En el contexto de un Sentmenat con calles de tierra y juegos en la calle, ya empezábamos a tener alternativas de práctica deportiva. En la escuela, la Hermana Juárez y su gimnasia sueca de pololos y faldas dio paso a Núria, una joven que nos enamoró y nos enseñó un esbozo de las tremendas posibilidades del cuerpo. La vertical, el puente, el spagat, el puente la vertical, la vertical, algún cabezazo, más de un cabezazo... ¡que le digan a Esther!
De repente el patinaje. Todo el mundo estaba, pues yo también.
No triunfé. Duré el tiempo suficiente para comprar un maillot (contra la voluntad de Conxita que me lo hizo sudar), y hasta el momento de comprar unos patines de cierto nivel. De nuevo Conxita, cómplice con Josep me hizo cuestionar mi vocación. Si me compraban los patines (un importante esfuerzo económico para nuestra familia), tenía que comprometer continuidad eterna hasta ser, almenos, campeona del mundo. Después de unas rápidas reflexiones (unos 5 minutos), y teniendo claro que las ruedas no eran mi fuerte, decidí dejarlo.
Esperaría un deporte de pies en el suelo y menos coste emocional y económico. Y tardó, pero vino.

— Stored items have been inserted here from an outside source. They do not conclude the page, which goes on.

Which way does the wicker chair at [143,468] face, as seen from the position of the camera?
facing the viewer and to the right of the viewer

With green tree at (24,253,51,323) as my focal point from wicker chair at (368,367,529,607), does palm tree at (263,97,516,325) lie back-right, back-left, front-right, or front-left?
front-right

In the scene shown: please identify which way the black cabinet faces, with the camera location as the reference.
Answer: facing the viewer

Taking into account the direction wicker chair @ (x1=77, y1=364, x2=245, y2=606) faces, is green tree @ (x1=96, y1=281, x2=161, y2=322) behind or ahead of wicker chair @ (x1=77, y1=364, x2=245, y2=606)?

Aprovechando la fama de Bruce Lee y sus películas aparece en Sentmenat el deporte de moda, EL KARATE. Emocionada salí pitando a apuntarme y casi con la misma prisa a desapuntarme. ¡Menuda tortura!, Por suerte no tiré la toalla. Me enamoré del Karate y del profesor, que vino para quedarse muchos años en mi vida y que fue la persona con la que hicimos realidad el sueño de abrir un gimnasio.